Uncanny Magazine: A recent Barnes & Noble interview called Ancillary Justice, which won nearly every award there was to win in 2013 “…arguably the most lauded debut since [William Gibson’s ] Neuromancer.” This October, Ancillary Sword, the second book in the Imperial Radch trilogy was released. While every book release comes with its own excitement and anxiety, did you feel any additional pressure due the successes of 2013?
Ann Leckie: Haha, no, there was no pressure at all! </sarcasm> Actually, it was freaking terrifying, in a way the release of Ancillary Justice wasn’t. There’s so much expectation, because of the reception of Ancillary Justice, that there’s just no way Ancillary Sword could possibly live up to it. No matter how fabulous a book it might be. And of course, as always, some people will like it and some people won’t, but unlike Ancillary Justice, there’s always going to be a “but how does this stack up to the last one?” evaluation.

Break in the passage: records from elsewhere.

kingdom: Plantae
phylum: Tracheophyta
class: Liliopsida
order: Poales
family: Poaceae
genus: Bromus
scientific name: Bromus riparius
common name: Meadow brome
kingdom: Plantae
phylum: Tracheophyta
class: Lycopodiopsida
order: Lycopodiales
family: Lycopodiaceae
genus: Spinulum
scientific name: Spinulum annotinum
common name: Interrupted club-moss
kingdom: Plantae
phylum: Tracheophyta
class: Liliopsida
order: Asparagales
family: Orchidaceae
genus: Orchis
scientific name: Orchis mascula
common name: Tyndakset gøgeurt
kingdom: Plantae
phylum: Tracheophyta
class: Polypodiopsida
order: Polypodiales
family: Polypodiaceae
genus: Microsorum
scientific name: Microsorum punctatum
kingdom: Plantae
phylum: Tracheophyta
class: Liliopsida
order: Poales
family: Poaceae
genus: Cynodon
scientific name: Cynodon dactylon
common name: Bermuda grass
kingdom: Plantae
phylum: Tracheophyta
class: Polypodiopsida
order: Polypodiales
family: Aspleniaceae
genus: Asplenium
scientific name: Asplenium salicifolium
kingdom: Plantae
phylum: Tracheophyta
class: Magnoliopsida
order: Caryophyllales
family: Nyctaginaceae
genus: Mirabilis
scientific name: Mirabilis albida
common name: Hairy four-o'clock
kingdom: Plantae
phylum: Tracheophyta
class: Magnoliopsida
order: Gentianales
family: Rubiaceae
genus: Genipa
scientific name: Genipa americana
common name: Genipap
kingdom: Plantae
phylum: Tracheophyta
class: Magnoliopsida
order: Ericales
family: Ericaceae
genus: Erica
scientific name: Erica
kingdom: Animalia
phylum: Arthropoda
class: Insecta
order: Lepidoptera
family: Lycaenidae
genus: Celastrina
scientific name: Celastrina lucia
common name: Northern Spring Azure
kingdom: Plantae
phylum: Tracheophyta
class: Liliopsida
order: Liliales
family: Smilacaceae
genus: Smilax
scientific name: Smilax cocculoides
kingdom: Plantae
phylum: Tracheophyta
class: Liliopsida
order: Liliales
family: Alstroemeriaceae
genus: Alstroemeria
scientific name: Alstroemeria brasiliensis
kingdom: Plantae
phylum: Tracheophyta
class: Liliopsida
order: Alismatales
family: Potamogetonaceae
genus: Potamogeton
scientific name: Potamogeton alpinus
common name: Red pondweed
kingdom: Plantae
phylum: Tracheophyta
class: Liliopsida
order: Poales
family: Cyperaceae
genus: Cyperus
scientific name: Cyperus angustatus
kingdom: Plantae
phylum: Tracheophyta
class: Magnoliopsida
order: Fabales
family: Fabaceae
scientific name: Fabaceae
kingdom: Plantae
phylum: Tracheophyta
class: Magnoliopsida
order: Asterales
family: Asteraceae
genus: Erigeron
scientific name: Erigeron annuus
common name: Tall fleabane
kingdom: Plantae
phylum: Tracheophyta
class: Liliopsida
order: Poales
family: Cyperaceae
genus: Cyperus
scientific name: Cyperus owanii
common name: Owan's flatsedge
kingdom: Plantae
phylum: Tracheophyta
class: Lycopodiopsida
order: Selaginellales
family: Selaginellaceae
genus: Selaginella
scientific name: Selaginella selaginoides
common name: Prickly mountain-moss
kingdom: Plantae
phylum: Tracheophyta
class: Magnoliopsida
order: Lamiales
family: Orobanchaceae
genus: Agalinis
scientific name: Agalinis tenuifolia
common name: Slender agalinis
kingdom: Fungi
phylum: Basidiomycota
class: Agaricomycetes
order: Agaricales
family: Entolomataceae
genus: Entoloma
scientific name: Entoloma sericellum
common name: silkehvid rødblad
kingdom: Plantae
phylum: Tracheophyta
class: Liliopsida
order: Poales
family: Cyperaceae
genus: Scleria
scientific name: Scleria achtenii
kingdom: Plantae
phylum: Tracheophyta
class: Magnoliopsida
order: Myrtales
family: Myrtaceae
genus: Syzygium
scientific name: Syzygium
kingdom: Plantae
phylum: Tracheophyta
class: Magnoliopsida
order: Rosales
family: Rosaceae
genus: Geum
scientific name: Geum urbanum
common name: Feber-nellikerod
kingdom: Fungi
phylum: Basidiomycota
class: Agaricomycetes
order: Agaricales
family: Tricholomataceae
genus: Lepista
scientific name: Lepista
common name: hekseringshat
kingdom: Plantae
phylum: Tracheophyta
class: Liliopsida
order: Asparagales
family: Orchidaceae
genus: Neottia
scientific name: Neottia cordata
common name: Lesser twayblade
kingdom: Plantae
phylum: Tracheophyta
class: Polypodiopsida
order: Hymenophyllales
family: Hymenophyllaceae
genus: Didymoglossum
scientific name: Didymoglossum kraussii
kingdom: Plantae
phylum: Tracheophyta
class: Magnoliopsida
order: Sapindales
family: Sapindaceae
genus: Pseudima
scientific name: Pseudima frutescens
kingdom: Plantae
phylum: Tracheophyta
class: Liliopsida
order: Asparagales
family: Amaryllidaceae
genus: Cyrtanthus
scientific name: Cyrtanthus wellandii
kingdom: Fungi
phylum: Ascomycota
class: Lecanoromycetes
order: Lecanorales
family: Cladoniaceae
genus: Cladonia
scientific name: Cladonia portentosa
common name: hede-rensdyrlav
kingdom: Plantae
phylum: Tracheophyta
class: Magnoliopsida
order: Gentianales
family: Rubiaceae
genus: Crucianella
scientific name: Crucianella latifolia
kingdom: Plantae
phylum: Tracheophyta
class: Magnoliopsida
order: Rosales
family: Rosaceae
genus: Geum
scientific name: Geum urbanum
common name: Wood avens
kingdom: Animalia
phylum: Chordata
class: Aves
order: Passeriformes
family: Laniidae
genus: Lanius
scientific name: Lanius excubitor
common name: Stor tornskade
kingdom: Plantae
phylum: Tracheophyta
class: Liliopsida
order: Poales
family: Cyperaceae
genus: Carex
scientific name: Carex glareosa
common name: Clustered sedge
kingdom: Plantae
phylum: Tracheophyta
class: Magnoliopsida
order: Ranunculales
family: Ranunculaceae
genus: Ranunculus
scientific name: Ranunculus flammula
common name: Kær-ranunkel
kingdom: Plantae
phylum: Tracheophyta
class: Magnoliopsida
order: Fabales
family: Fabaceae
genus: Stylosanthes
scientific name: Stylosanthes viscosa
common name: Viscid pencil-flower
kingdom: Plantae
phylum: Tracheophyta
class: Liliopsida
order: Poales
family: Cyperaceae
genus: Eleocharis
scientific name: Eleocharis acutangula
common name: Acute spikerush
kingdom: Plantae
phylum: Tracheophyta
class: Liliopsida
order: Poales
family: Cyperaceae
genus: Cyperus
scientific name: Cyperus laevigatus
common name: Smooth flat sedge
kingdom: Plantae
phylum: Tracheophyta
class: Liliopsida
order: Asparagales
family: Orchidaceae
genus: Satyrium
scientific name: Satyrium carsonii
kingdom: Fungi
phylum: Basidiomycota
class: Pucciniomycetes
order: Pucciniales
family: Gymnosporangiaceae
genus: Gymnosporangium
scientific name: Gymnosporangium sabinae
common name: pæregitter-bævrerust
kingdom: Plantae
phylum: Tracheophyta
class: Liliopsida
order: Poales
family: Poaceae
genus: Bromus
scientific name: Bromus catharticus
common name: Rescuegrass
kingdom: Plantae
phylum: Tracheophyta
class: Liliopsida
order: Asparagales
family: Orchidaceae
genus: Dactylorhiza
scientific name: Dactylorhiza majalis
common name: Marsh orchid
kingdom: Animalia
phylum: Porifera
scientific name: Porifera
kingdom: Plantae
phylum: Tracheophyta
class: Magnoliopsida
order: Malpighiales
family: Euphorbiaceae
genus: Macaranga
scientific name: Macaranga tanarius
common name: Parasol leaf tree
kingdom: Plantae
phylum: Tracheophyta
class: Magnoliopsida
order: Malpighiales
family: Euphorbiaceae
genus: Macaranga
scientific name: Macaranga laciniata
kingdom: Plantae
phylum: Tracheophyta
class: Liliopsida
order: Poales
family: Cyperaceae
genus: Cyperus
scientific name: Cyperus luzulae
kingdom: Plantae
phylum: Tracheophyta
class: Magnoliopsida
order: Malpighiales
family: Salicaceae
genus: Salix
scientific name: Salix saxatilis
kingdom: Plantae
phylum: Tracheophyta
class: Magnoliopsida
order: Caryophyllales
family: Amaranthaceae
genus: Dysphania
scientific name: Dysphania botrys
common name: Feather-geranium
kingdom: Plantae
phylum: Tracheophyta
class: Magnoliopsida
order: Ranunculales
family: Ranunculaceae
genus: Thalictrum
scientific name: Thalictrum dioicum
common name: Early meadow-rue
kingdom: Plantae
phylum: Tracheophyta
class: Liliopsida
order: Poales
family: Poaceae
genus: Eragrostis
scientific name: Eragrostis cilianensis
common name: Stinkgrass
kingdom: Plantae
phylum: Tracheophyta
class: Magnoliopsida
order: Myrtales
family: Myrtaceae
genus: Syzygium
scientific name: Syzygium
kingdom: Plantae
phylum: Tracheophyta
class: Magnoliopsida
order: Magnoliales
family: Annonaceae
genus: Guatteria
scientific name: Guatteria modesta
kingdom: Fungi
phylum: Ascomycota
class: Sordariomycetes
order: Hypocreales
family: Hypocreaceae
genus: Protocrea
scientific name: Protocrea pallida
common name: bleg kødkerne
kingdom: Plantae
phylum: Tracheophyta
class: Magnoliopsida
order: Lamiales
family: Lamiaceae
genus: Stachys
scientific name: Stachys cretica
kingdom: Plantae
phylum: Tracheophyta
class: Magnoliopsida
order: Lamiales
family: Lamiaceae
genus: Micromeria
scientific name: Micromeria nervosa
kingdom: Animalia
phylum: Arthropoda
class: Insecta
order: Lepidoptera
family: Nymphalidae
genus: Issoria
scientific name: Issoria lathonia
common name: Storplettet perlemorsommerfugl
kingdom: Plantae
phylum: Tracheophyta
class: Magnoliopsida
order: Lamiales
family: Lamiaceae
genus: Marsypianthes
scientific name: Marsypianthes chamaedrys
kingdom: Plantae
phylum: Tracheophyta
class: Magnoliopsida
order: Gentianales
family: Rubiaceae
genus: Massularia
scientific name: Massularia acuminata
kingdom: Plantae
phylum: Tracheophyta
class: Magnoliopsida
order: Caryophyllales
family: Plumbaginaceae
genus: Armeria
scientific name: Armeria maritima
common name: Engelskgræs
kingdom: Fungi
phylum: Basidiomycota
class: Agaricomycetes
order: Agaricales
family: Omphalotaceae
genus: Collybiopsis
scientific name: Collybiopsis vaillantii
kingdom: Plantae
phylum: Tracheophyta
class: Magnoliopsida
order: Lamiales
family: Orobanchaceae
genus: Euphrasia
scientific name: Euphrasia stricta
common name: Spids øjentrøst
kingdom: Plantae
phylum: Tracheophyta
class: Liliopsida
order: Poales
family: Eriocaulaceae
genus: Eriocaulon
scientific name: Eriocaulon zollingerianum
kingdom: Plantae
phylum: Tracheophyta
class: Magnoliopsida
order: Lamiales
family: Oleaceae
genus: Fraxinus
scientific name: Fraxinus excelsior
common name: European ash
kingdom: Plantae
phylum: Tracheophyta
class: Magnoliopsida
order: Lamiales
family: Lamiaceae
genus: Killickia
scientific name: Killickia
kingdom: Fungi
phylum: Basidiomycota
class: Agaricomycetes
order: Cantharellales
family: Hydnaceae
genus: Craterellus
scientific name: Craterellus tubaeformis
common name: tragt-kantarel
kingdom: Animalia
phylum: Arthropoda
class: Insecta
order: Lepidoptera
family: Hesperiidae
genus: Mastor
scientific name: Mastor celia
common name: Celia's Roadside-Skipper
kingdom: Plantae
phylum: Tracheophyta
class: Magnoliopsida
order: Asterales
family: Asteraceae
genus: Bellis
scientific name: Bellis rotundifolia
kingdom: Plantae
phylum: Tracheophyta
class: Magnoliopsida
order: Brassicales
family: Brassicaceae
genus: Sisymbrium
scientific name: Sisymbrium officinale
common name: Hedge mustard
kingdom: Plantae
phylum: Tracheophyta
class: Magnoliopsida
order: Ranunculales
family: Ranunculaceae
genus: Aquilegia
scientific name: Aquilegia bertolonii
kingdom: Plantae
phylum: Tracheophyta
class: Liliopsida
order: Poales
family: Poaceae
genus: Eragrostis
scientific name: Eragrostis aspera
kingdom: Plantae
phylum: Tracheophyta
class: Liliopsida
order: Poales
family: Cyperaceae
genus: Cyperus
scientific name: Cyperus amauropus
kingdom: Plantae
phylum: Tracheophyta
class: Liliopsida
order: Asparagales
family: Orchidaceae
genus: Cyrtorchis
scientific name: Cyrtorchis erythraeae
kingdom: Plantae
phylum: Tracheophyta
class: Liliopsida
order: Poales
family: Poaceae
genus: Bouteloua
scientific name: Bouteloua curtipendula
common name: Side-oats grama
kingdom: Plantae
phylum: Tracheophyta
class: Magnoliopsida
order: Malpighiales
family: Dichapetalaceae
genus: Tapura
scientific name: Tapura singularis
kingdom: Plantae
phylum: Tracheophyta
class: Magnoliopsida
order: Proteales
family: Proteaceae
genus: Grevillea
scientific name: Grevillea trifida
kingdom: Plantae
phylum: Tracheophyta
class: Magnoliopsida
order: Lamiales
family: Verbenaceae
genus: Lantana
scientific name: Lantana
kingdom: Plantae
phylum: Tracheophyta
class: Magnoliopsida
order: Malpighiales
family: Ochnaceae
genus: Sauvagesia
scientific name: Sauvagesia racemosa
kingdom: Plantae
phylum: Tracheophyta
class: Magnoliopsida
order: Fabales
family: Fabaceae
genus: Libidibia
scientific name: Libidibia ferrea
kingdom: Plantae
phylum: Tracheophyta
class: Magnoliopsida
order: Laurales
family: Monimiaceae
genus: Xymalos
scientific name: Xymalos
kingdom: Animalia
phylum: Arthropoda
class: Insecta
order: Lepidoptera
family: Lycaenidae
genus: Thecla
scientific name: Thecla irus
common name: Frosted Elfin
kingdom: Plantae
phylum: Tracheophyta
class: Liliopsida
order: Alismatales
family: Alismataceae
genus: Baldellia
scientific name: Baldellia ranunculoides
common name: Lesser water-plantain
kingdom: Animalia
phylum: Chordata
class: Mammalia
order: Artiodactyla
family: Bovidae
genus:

At the same time, seriously, I’ve got some nerve complaining, huh? Last year was incredible, and this year can’t possibly live up to it, and really that’s all right.
Uncanny Magazine: Ancillary Justice has been lauded for its gender neutrality and subversive use of pronouns. In “The Nalendar,” Umri also subverts traditional gender roles and slays more than one dragon. We all talk about diversity in fiction—why is it important to you to critically examine gender in your work?
Ann Leckie: The first few short stories I wrote had nearly all male characters. And it wasn’t until I’d spent some time talking to a few other writers about things like representation that I realized what I was doing. So I made a conscious effort to write female protagonists, beginning round about the time I wrote “The Nalendar.”
Over time, and partly because I was working on Ancillary Justice, I gave the issue a lot more thought. Like a lot of issues that seem very simple at first, it’s full of complications and pitfalls, and so endlessly fascinating. But at the time I wrote “The Nalendar,” I just wanted to have a woman protagonist who seemed like a real person, not an assemblage of stereotypes or stylized gestures.
As to why it’s important to me personally—there are all sorts of fascinating, complicated things that don’t engage my interest, but do engage others—I’m not a hundred percent sure. Like religion, I suppose, it’s just one of those things that hooked me.
Uncanny Magazine: Thank you so much for taking the time to share these insights, and your wonderful story, with Uncanny Magazine.